Task instructions: Work through the data below and give the number of lines holding the word "stakers", without any other text.

Saved entries
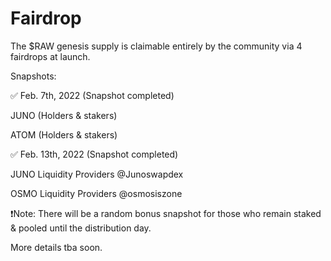 # Fairdrop

The $RAW genesis supply is claimable entirely by the community via 4 fairdrops at launch.



Snapshots:



✅ Feb. 7th, 2022 (Snapshot completed)

JUNO (Holders & stakers)

ATOM (Holders & stakers)



✅ Feb. 13th, 2022 (Snapshot completed)

JUNO Liquidity Providers @Junoswapdex

OSMO Liquidity Providers @osmosiszone



❗️Note: There will be a random bonus snapshot for those who remain staked & pooled until the distribution day.

More details tba soon.
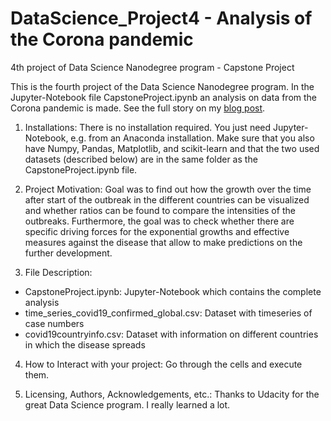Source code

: # DataScience_Project4 - Analysis of the Corona pandemic
4th project of Data Science Nanodegree program - Capstone Project

This is the fourth project of the Data Science Nanodegree program. In the Jupyter-Notebook file CapstoneProject.ipynb an analysis on data from the Corona pandemic is made. See the full story on my [blog post](https://mirods.github.io/project4.html).

1. Installations: There is no installation required. You just need Jupyter-Notebook, e.g. from an Anaconda installation. Make sure that you also have Numpy, Pandas, Matplotlib, and scikit-learn and that the two used datasets (described below) are in the same folder as the CapstoneProject.ipynb file.

2. Project Motivation: Goal was to find out how the growth over the time after start of the outbreak in the different countries can be visualized and whether ratios can be found to compare the intensities of the outbreaks. Furthermore, the goal was to check whether there are specific driving forces for the exponential growths and effective measures against the disease that allow to make predictions on the further development.

3. File Description:
  * CapstoneProject.ipynb: Jupyter-Notebook which contains the complete analysis
  * time_series_covid19_confirmed_global.csv: Dataset with timeseries of case numbers
  * covid19countryinfo.csv: Dataset with information on different countries in which the disease spreads

4. How to Interact with your project: Go through the cells and execute them.

5. Licensing, Authors, Acknowledgements, etc.: Thanks to Udacity for the great Data Science program. I really learned a lot.
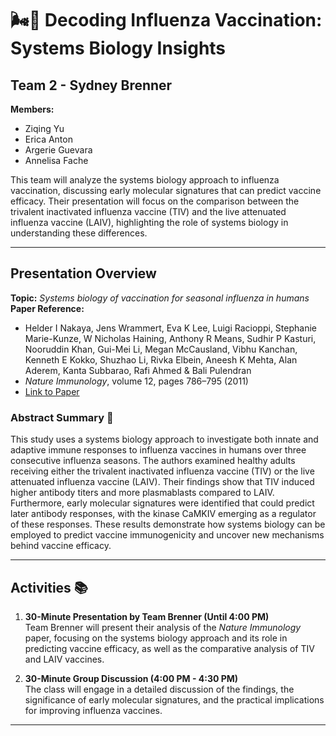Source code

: # 🌬️🦠 Decoding Influenza Vaccination: Systems Biology Insights

## Team 2 - Sydney Brenner

**Members:**
- Ziqing Yu  
- Erica Anton  
- Argerie Guevara  
- Annelisa Fache

This team will analyze the systems biology approach to influenza vaccination, discussing early molecular signatures that can predict vaccine efficacy. Their presentation will focus on the comparison between the trivalent inactivated influenza vaccine (TIV) and the live attenuated influenza vaccine (LAIV), highlighting the role of systems biology in understanding these differences.

---

## Presentation Overview

**Topic:** *Systems biology of vaccination for seasonal influenza in humans*  
**Paper Reference:**  
- Helder I Nakaya, Jens Wrammert, Eva K Lee, Luigi Racioppi, Stephanie Marie-Kunze, W Nicholas Haining, Anthony R Means, Sudhir P Kasturi, Nooruddin Khan, Gui-Mei Li, Megan McCausland, Vibhu Kanchan, Kenneth E Kokko, Shuzhao Li, Rivka Elbein, Aneesh K Mehta, Alan Aderem, Kanta Subbarao, Rafi Ahmed & Bali Pulendran  
- *Nature Immunology*, volume 12, pages 786–795 (2011)  
- [Link to Paper](https://www.nature.com/articles/ni.2067)

### Abstract Summary 📄

This study uses a systems biology approach to investigate both innate and adaptive immune responses to influenza vaccines in humans over three consecutive influenza seasons. The authors examined healthy adults receiving either the trivalent inactivated influenza vaccine (TIV) or the live attenuated influenza vaccine (LAIV). Their findings show that TIV induced higher antibody titers and more plasmablasts compared to LAIV. Furthermore, early molecular signatures were identified that could predict later antibody responses, with the kinase CaMKIV emerging as a regulator of these responses. These results demonstrate how systems biology can be employed to predict vaccine immunogenicity and uncover new mechanisms behind vaccine efficacy.

---

## Activities 📚

1. **30-Minute Presentation by Team Brenner (Until 4:00 PM)**  
   Team Brenner will present their analysis of the *Nature Immunology* paper, focusing on the systems biology approach and its role in predicting vaccine efficacy, as well as the comparative analysis of TIV and LAIV vaccines.

2. **30-Minute Group Discussion (4:00 PM - 4:30 PM)**  
   The class will engage in a detailed discussion of the findings, the significance of early molecular signatures, and the practical implications for improving influenza vaccines.

---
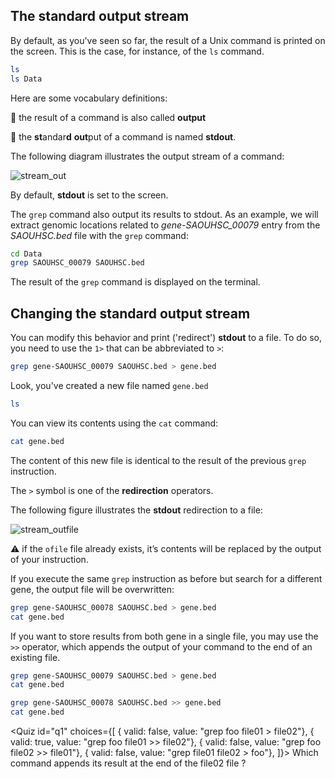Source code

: <script>
import Quiz from "$components/Quiz.svelte";
import Execute from "$components/Execute.svelte";
</script>

## The standard output stream

By default, as you've seen so far, the result of a Unix command is printed on the screen. This is the case, for instance, of the `ls` command.

```bash
ls
ls Data
```

Here are some vocabulary definitions:

📕 the result of a command is also called **output** 

📕 the **st**andar**d** **out**put of a command is named **stdout**.

The following diagram illustrates the output stream of a command:

<img src="/data/linux_basics_session04/stream_out.png" style="max-width:100%" alt="stream_out">

By default, **stdout** is set to the screen.

The `grep` command also output its results to stdout. As an example, we will extract genomic locations related to *gene-SAOUHSC_00079* entry from the *SAOUHSC.bed* file with the `grep` command:

```bash
cd Data
grep SAOUHSC_00079 SAOUHSC.bed
```

The result of the `grep` command is displayed on the terminal.

## Changing the standard output stream

You can modify this behavior and print ('redirect') **stdout** to a file.
To do so, you need to use the `1>` that can be abbreviated to `>`:

```bash
grep gene-SAOUHSC_00079 SAOUHSC.bed > gene.bed
```

Look, you've created a new file named `gene.bed`

```bash
ls
```

You can view its contents using the `cat` command:

```bash
cat gene.bed
```

The content of this new file is identical to the result of the previous `grep` instruction.

The `>` symbol is one of the **redirection** operators.

The following figure illustrates the **stdout** redirection to a file:

<img src="/data/linux_basics_session04/stream_outfile.png" style="max-width:100%" alt="stream_outfile">

⚠️ if the `ofile` file already exists, it’s contents will be replaced by the output of your instruction.

If you execute the same `grep` instruction as before but search for a different gene, the output file will be overwritten:

```bash
grep gene-SAOUHSC_00078 SAOUHSC.bed > gene.bed
cat gene.bed
```

If you want to store results from both gene in a single file, you may use the `>>` operator, which appends the output of your command to the end of an existing file.

```bash
grep gene-SAOUHSC_00079 SAOUHSC.bed > gene.bed
cat gene.bed
```

```bash
grep gene-SAOUHSC_00078 SAOUHSC.bed >> gene.bed
cat gene.bed
```

<Quiz id="q1" choices={[
         { valid: false, value: "grep foo file01 > file02"},
         { valid: true, value: "grep foo file01 >> file02"},
         { valid: false, value: "grep foo file02 >> file01"},
	 { valid: false, value: "grep file01 file02 > foo"},
]}>
        <span slot="prompt">
	Which command appends its result at the end of the file02 file ?
        </span>
</Quiz>
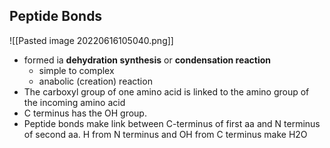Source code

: ## Peptide Bonds
![[Pasted image 20220616105040.png]]
- formed ia **dehydration synthesis** or **condensation reaction**
	- simple to complex
	- anabolic (creation) reaction
- The carboxyl group of one amino acid is linked to the amino group of the incoming amino acid
- C terminus has the OH group. 
- Peptide bonds make link between C-terminus of first aa and N terminus of second aa. H from N terminus and OH from C terminus make H2O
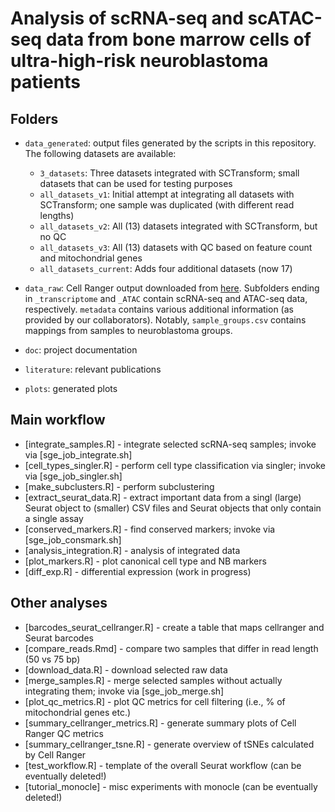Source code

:# Analysis of scRNA-seq and scATAC-seq data from bone marrow cells of ultra-high-risk neuroblastoma patients

## Folders

* `data_generated`: output files generated by the scripts in this repository. The following datasets are available:

  - `3_datasets`: Three datasets integrated with SCTransform; small datasets that can be used for testing purposes
  - `all_datasets_v1`: Initial attempt at integrating all datasets with SCTransform; one sample was duplicated (with different read lengths)
  - `all_datasets_v2`: All (13) datasets integrated with SCTransform, but no QC
  - `all_datasets_v3`: All (13) datasets with QC based on feature count and mitochondrial genes
  - `all_datasets_current`: Adds four additional datasets (now 17)

* `data_raw`: Cell Ranger output downloaded from [here](https://biomedical-sequencing.at/projects/BSA_0407_STM_Neuroblastoma_2ba0210fb73d412397728e8a97a3e423). Subfolders ending in `_transcriptome` and `_ATAC` contain scRNA-seq and ATAC-seq data, respectively. `metadata` contains various additional information (as provided by our collaborators). Notably, `sample_groups.csv` contains mappings from samples to neuroblastoma groups.

* `doc`: project documentation

* `literature`: relevant publications

* `plots`: generated plots


## Main workflow

* [integrate_samples.R] - integrate selected scRNA-seq samples; invoke via [sge_job_integrate.sh]
* [cell_types_singler.R] - perform cell type classification via singler; invoke via [sge_job_singler.sh]
* [make_subclusters.R] - perform subclustering
* [extract_seurat_data.R] - extract important data from a singl (large) Seurat object to (smaller) CSV files and Seurat objects that only contain a single assay
* [conserved_markers.R] - find conserved markers; invoke via [sge_job_consmark.sh]
* [analysis_integration.R] - analysis of integrated data
* [plot_markers.R] - plot canonical cell type and NB markers
* [diff_exp.R] - differential expression (work in progress)

## Other analyses

* [barcodes_seurat_cellranger.R] - create a table that maps cellranger and Seurat barcodes
* [compare_reads.Rmd] - compare two samples that differ in read length (50 vs 75 bp)
* [download_data.R] - download selected raw data
* [merge_samples.R] - merge selected samples without actually integrating them; invoke via [sge_job_merge.sh]
* [plot_qc_metrics.R] - plot QC metrics for cell filtering (i.e., % of mitochondrial genes etc.)
* [summary_cellranger_metrics.R] - generate summary plots of Cell Ranger QC metrics
* [summary_cellranger_tsne.R] - generate overview of tSNEs calculated by Cell Ranger
* [test_workflow.R] - template of the overall Seurat workflow (can be eventually deleted!)
* [tutorial_monocle] - misc experiments with monocle (can be eventually deleted!)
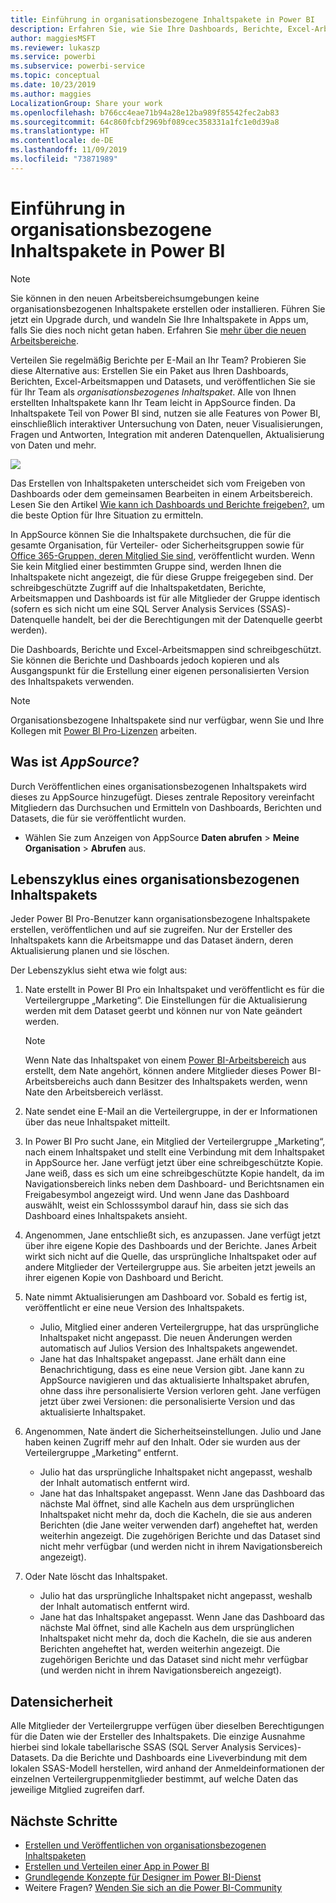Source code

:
 ```yaml
---
title: Einführung in organisationsbezogene Inhaltspakete in Power BI
description: Erfahren Sie, wie Sie Ihre Dashboards, Berichte, Excel-Arbeitsmappen und Datasets in organisationsbezogene Inhaltspakete packen, die Sie für Ihre Kollegen freigeben können.
author: maggiesMSFT
ms.reviewer: lukaszp
ms.service: powerbi
ms.subservice: powerbi-service
ms.topic: conceptual
ms.date: 10/23/2019
ms.author: maggies
LocalizationGroup: Share your work
ms.openlocfilehash: b766cc4eae71b94a28e12ba989f85542fec2ab83
ms.sourcegitcommit: 64c860fcbf2969bf089cec358331a1fc1e0d39a8
ms.translationtype: HT
ms.contentlocale: de-DE
ms.lasthandoff: 11/09/2019
ms.locfileid: "73871989"
---
```

# <a name="intro-to-organizational-content-packs-in-power-bi"></a>Einführung in organisationsbezogene Inhaltspakete in Power BI
> [!NOTE]
> Sie können in den neuen Arbeitsbereichsumgebungen keine organisationsbezogenen Inhaltspakete erstellen oder installieren. Führen Sie jetzt ein Upgrade durch, und wandeln Sie Ihre Inhaltspakete in Apps um, falls Sie dies noch nicht getan haben. Erfahren Sie [mehr über die neuen Arbeitsbereiche](service-create-the-new-workspaces.md).
> 

Verteilen Sie regelmäßig Berichte per E-Mail an Ihr Team? Probieren Sie diese Alternative aus: Erstellen Sie ein Paket aus Ihren Dashboards, Berichten, Excel-Arbeitsmappen und Datasets, und veröffentlichen Sie sie für Ihr Team als *organisationsbezogenes Inhaltspaket*. Alle von Ihnen erstellten Inhaltspakete kann Ihr Team leicht in AppSource finden. Da Inhaltspakete Teil von Power BI sind, nutzen sie alle Features von Power BI, einschließlich interaktiver Untersuchung von Daten, neuer Visualisierungen, Fragen und Antworten, Integration mit anderen Datenquellen, Aktualisierung von Daten und mehr.

![](media/service-organizational-content-pack-introduction/power-bi-org-content-packs.png)

Das Erstellen von Inhaltspaketen unterscheidet sich vom Freigeben von Dashboards oder dem gemeinsamen Bearbeiten in einem Arbeitsbereich. Lesen Sie den Artikel [Wie kann ich Dashboards und Berichte freigeben?](service-how-to-collaborate-distribute-dashboards-reports.md), um die beste Option für Ihre Situation zu ermitteln. 

In AppSource können Sie die Inhaltspakete durchsuchen, die für die gesamte Organisation, für Verteiler- oder Sicherheitsgruppen sowie für [Office 365-Gruppen, deren Mitglied Sie sind](https://support.office.com/article/Create-a-group-in-Office-365-7124dc4c-1de9-40d4-b096-e8add19209e9), veröffentlicht wurden. Wenn Sie kein Mitglied einer bestimmten Gruppe sind, werden Ihnen die Inhaltspakete nicht angezeigt, die für diese Gruppe freigegeben sind. Der schreibgeschützte Zugriff auf die Inhaltspaketdaten, Berichte, Arbeitsmappen und Dashboards ist für alle Mitglieder der Gruppe identisch (sofern es sich nicht um eine SQL Server Analysis Services (SSAS)-Datenquelle handelt, bei der die Berechtigungen mit der Datenquelle geerbt werden).

Die Dashboards, Berichte und Excel-Arbeitsmappen sind schreibgeschützt. Sie können die Berichte und Dashboards jedoch kopieren und als Ausgangspunkt für die Erstellung einer eigenen personalisierten Version des Inhaltspakets verwenden.

> [!NOTE]
> Organisationsbezogene Inhaltspakete sind nur verfügbar, wenn Sie und Ihre Kollegen mit [Power BI Pro-Lizenzen](service-features-license-type.md) arbeiten.
> 
> 

## <a name="what-is-appsource"></a>Was ist *AppSource*?
Durch Veröffentlichen eines organisationsbezogenen Inhaltspakets wird dieses zu AppSource hinzugefügt.  Dieses zentrale Repository vereinfacht Mitgliedern das Durchsuchen und Ermitteln von Dashboards, Berichten und Datasets, die für sie veröffentlicht wurden.  

* Wählen Sie zum Anzeigen von AppSource **Daten abrufen** > **Meine Organisation** > **Abrufen** aus.

## <a name="the-life-cycle-of-an-organizational-content-pack"></a>Lebenszyklus eines organisationsbezogenen Inhaltspakets
Jeder Power BI Pro-Benutzer kann organisationsbezogene Inhaltspakete erstellen, veröffentlichen und auf sie zugreifen. Nur der Ersteller des Inhaltspakets kann die Arbeitsmappe und das Dataset ändern, deren Aktualisierung planen und sie löschen.

Der Lebenszyklus sieht etwa wie folgt aus:

1. Nate erstellt in Power BI Pro ein Inhaltspaket und veröffentlicht es für die Verteilergruppe „Marketing“. Die Einstellungen für die Aktualisierung werden mit dem Dataset geerbt und können nur von Nate geändert werden.
   
   > [!NOTE]
   > Wenn Nate das Inhaltspaket von einem [Power BI-Arbeitsbereich](service-create-distribute-apps.md) aus erstellt, dem Nate angehört, können andere Mitglieder dieses Power BI-Arbeitsbereichs auch dann Besitzer des Inhaltspakets werden, wenn Nate den Arbeitsbereich verlässt.
   > 
   > 
2. Nate sendet eine E-Mail an die Verteilergruppe, in der er Informationen über das neue Inhaltspaket mitteilt.
3. In Power BI Pro sucht Jane, ein Mitglied der Verteilergruppe „Marketing“, nach einem Inhaltspaket und stellt eine Verbindung mit dem Inhaltspaket in AppSource her. Jane verfügt jetzt über eine schreibgeschützte Kopie. Jane weiß, dass es sich um eine schreibgeschützte Kopie handelt, da im Navigationsbereich links neben dem Dashboard- und Berichtsnamen ein Freigabesymbol angezeigt wird. Und wenn Jane das Dashboard auswählt, weist ein Schlosssymbol darauf hin, dass sie sich das Dashboard eines Inhaltspakets ansieht. 
4. Angenommen, Jane entschließt sich, es anzupassen. Jane verfügt jetzt über ihre eigene Kopie des Dashboards und der Berichte. Janes Arbeit wirkt sich nicht auf die Quelle, das ursprüngliche Inhaltspaket oder auf andere Mitglieder der Verteilergruppe aus. Sie arbeiten jetzt jeweils an ihrer eigenen Kopie von Dashboard und Bericht.
5. Nate nimmt Aktualisierungen am Dashboard vor. Sobald es fertig ist, veröffentlicht er eine neue Version des Inhaltspakets.
   
   * Julio, Mitglied einer anderen Verteilergruppe, hat das ursprüngliche Inhaltspaket nicht angepasst. Die neuen Änderungen werden automatisch auf Julios Version des Inhaltspakets angewendet.  
   * Jane hat das Inhaltspaket angepasst. Jane erhält dann eine Benachrichtigung, dass es eine neue Version gibt.  Jane kann zu AppSource navigieren und das aktualisierte Inhaltspaket abrufen, ohne dass ihre personalisierte Version verloren geht. Jane verfügen jetzt über zwei Versionen: die personalisierte Version und das aktualisierte Inhaltspaket.
6. Angenommen, Nate ändert die Sicherheitseinstellungen. Julio und Jane haben keinen Zugriff mehr auf den Inhalt. Oder sie wurden aus der Verteilergruppe „Marketing“ entfernt.
   
   * Julio hat das ursprüngliche Inhaltspaket nicht angepasst, weshalb der Inhalt automatisch entfernt wird. 
   * Jane hat das Inhaltspaket angepasst. Wenn Jane das Dashboard das nächste Mal öffnet, sind alle Kacheln aus dem ursprünglichen Inhaltspaket nicht mehr da, doch die Kacheln, die sie aus anderen Berichten (die Jane weiter verwenden darf) angeheftet hat, werden weiterhin angezeigt. Die zugehörigen Berichte und das Dataset sind nicht mehr verfügbar (und werden nicht in ihrem Navigationsbereich angezeigt).
7. Oder Nate löscht das Inhaltspaket.
   
   * Julio hat das ursprüngliche Inhaltspaket nicht angepasst, weshalb der Inhalt automatisch entfernt wird. 
   * Jane hat das Inhaltspaket angepasst. Wenn Jane das Dashboard das nächste Mal öffnet, sind alle Kacheln aus dem ursprünglichen Inhaltspaket nicht mehr da, doch die Kacheln, die sie aus anderen Berichten angeheftet hat, werden weiterhin angezeigt. Die zugehörigen Berichte und das Dataset sind nicht mehr verfügbar (und werden nicht in ihrem Navigationsbereich angezeigt).

## <a name="data-security"></a>Datensicherheit
Alle Mitglieder der Verteilergruppe verfügen über dieselben Berechtigungen für die Daten wie der Ersteller des Inhaltspakets. Die einzige Ausnahme hierbei sind lokale tabellarische SSAS (SQL Server Analysis Services)-Datasets. Da die Berichte und Dashboards eine Liveverbindung mit dem lokalen SSAS-Modell herstellen, wird anhand der Anmeldeinformationen der einzelnen Verteilergruppenmitglieder bestimmt, auf welche Daten das jeweilige Mitglied zugreifen darf.

## <a name="next-steps"></a>Nächste Schritte
* [Erstellen und Veröffentlichen von organisationsbezogenen Inhaltspaketen](service-organizational-content-pack-create-and-publish.md)
* [Erstellen und Verteilen einer App in Power BI](service-create-distribute-apps.md) 
* [Grundlegende Konzepte für Designer im Power BI-Dienst](service-basic-concepts.md)
* Weitere Fragen? [Wenden Sie sich an die Power BI-Community](https://community.powerbi.com/)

Completed exercise: 2